Ilustrasi. Kopi toratima khas Pipikoro. (Foto: bmzIMAGES/Basri Marzuki)

JAKARTA, beritapalu | Indonesia adalah negara terbesar keempat penghasil kopi di dunia yakni 600  – 700 ribu ton per tahun. Kopi Indonesia sendiri mampu menghasilkan 20 persen Arabika dan 80 persen Robusta. Namun akibat perubahan iklim, rantai pasok kopi seperti perubahan musim panen, meningkatnya hama dan penyakit menjadi turut berdampak.

“Perubahan iklim telah meningkatkan risiko kepunahan spesies kopi. Berdasarkan studi terbaru Januari 2019, hampir   60 persen spesies kopi yang liar atau 75 kopi dari 124 spesies sudah dalam tahap risiko punah akibat adanya perubahan iklim,” beber Paramita Mentari Kusuma, Direktur Eksekutif SCOPI pada Webinar “Talk Show on Climate Change in a Cup of Coffee”, Senin (26/10/2020)  dalam rangkaian Pekan Diplomasi Iklim Uni Eropa.

Dikatakan, dalam 30 tahun, kopi yang dikonsumsi masyarakat global menjadi sesuatu yang langka. Sebagai penikmat kopi dan pelaku usaha kopi maka harus mulai memikirkan dampak perubahan iklim ini.

Armaya Master Trainers SCOPI yang juga petani kopi di Aceh mengatakan dampak perubahan iklim sudah petani rasakan terutama di wilayah Aceh dan Sumatera Utara.

“Tingginya curah hujan mempengaruhi hama dan penyakit yang meningkat sehingga berdampak pada produksi buah,” ujarnya.

Adanya deforestasi, penggunaan pupuk kimia, pembakaran limbah, dan juga pembakaran bahan bakar fosil memperparah terjadinya peningkatan suhu.

“Biasanya panen raya itu terjadi dua kali yakni Maret-Mei dan Oktober-Desember. Kita khawatir tahun 2021 mungkin hanya terjadi satu kali panen, karena hingga saat ini bunga belum juga muncul. Kemungkinan Maret-Mei tidak bisa panen dan akan membuat peralihan mata pencaharian petani,” katanya.

Kiki Purbosari dari Rikolto Indonesia menyebutkan untuk produksi kopi yang berkelanjutan pihaknya telah menggandeng para petani kopi di Indonesia tiga provinsi dan enam kabupaten yakni di Jambi, Sulawesi Selatan dan Nusa Tenggara Timur.

“Strategi adaptasi dan mitigasi perubahan iklim yang dilakukan yakni dengan climate smart agriculture, informasi iklim dan cuaca serta Pembayaran Jasa Ekosistem,” katanya.

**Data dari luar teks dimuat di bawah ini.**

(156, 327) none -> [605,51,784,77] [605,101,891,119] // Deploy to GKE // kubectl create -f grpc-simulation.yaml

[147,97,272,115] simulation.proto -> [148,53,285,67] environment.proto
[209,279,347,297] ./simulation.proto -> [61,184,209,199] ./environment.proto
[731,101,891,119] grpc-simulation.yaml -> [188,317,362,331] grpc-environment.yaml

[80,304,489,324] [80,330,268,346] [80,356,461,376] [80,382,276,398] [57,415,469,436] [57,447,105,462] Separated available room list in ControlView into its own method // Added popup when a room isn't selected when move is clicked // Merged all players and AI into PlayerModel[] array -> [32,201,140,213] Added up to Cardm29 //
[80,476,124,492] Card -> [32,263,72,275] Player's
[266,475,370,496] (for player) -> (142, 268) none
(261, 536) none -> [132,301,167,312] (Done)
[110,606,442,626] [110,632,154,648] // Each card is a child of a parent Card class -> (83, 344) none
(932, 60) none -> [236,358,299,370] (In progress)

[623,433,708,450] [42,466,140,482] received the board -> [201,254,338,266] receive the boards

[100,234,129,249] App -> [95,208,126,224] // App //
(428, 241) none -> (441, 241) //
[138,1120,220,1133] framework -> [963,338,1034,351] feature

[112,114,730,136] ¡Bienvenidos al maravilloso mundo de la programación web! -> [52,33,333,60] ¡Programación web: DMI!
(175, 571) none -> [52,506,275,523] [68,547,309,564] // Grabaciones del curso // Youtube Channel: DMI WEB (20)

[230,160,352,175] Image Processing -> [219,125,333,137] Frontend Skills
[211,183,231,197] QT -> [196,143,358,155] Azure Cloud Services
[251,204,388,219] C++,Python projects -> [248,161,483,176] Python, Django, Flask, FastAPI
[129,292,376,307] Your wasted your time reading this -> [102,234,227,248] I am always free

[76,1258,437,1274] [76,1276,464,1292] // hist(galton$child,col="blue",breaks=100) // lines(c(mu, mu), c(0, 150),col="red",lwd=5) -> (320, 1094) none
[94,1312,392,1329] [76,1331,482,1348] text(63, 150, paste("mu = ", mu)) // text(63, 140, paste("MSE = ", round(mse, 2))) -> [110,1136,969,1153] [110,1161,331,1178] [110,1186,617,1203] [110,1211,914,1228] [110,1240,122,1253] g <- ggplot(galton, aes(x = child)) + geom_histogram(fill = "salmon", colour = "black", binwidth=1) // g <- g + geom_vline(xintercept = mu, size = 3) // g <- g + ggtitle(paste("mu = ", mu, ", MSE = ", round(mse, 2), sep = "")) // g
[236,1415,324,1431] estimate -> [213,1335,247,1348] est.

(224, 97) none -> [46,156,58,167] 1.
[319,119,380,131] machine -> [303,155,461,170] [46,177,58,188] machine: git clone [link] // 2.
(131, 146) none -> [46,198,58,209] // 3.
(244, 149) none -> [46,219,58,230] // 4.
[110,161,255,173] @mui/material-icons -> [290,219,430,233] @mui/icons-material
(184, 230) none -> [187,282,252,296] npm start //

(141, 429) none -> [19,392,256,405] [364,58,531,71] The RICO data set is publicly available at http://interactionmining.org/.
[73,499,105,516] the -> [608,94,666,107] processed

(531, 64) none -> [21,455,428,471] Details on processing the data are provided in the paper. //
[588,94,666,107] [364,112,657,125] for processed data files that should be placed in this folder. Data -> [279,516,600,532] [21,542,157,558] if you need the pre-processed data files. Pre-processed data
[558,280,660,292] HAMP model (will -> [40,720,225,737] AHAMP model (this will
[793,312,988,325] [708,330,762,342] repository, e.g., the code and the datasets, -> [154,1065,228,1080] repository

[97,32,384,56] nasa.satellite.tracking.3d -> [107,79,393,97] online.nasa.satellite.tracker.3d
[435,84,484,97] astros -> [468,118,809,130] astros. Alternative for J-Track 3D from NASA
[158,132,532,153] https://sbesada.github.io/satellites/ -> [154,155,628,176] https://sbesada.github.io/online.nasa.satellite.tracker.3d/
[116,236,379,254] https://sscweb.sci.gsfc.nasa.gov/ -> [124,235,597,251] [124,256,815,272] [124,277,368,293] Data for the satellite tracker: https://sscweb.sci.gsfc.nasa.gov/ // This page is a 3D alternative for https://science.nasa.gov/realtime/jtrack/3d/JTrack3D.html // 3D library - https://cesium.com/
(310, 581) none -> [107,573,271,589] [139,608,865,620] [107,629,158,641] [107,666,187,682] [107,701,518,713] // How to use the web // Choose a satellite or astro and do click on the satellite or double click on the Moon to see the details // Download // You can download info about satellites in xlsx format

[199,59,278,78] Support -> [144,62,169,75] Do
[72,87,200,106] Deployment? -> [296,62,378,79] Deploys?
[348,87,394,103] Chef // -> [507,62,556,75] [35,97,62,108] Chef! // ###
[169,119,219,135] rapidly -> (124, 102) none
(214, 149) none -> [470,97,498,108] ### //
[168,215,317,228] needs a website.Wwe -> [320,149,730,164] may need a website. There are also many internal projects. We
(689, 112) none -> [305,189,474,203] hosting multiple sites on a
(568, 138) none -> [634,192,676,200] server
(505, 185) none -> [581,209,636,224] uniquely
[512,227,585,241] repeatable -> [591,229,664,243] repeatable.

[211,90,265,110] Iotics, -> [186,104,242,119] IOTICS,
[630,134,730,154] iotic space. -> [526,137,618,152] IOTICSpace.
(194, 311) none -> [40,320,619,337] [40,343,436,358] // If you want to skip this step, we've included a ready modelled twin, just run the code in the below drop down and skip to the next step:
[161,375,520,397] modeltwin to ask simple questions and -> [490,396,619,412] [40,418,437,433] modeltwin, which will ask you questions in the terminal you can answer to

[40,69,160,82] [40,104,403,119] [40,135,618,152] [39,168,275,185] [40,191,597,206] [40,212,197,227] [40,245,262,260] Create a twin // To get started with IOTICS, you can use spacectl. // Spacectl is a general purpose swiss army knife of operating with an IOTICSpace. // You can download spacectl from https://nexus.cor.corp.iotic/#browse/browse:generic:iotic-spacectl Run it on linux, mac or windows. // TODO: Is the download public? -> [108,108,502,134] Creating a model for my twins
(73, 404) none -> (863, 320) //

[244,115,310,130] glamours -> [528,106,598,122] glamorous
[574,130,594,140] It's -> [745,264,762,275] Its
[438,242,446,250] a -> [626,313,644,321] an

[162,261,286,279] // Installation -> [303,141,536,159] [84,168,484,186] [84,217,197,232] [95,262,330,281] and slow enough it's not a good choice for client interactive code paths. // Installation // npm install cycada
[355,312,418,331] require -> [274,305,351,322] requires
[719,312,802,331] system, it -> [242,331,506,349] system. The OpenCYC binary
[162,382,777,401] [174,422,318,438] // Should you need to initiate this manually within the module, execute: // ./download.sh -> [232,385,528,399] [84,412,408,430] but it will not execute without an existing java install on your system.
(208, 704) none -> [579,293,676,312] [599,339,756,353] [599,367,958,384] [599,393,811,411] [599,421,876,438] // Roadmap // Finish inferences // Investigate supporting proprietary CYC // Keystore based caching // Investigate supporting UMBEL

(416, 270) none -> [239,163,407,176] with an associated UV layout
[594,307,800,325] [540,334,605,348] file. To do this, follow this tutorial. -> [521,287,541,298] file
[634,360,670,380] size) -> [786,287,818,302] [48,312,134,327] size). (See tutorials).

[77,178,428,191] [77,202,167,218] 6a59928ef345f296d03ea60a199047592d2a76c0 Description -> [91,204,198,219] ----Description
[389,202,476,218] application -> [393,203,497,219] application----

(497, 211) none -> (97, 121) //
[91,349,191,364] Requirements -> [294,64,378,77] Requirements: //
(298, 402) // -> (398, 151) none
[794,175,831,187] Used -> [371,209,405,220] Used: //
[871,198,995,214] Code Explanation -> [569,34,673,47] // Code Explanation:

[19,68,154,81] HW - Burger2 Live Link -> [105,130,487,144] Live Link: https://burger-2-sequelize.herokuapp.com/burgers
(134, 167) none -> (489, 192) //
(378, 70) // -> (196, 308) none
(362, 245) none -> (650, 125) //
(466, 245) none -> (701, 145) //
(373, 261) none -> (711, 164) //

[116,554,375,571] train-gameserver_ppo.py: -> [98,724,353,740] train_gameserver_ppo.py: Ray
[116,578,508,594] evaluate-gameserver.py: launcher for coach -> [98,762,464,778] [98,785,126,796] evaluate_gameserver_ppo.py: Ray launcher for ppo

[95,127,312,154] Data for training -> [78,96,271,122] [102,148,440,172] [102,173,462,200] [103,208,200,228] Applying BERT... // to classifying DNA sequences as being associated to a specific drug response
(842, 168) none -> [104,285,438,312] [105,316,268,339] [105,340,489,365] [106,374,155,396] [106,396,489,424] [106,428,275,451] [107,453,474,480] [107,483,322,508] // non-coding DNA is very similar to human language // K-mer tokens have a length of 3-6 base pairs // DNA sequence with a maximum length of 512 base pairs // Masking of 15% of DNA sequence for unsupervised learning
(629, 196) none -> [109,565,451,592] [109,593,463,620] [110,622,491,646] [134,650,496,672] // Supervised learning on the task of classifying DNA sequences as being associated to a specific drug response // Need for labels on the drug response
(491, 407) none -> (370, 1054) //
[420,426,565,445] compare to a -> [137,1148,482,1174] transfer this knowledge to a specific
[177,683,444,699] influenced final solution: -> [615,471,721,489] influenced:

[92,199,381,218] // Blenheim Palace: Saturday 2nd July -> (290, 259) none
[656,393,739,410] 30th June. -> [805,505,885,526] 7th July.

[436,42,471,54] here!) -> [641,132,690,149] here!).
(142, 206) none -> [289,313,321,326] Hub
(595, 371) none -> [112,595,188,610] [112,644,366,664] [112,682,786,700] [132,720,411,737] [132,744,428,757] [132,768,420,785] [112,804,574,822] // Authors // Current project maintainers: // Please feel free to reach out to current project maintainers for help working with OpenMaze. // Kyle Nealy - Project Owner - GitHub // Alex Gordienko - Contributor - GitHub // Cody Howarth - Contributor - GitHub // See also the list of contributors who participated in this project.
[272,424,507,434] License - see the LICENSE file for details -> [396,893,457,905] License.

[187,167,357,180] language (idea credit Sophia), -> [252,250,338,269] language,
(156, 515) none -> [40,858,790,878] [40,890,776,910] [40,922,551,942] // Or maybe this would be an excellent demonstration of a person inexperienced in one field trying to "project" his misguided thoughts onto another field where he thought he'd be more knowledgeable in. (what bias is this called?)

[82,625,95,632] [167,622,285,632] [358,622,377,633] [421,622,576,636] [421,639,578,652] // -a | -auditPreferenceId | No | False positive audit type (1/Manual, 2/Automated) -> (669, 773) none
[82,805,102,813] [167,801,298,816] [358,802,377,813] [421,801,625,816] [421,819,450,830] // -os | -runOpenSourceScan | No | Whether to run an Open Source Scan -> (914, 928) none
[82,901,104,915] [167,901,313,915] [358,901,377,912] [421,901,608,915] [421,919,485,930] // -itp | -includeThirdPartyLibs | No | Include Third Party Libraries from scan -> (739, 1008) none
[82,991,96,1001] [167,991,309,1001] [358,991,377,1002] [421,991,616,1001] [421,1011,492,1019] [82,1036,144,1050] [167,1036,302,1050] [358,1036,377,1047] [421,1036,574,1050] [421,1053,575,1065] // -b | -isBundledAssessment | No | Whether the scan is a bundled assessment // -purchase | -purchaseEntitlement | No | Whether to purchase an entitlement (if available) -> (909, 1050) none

Seth van Doorn, Project Manager Foreign Policy Instruments European Union mengatakan, hal yang perlu disadari adalah, yang dikonsumsi sangat berhubungan dengan adanya perubahan iklim. Ia berharap semua orang sadar bahwa perubahan iklim terkait erat dengan kehidupan sehari-hari sebagai konsumen maupun juga penghasil kopi.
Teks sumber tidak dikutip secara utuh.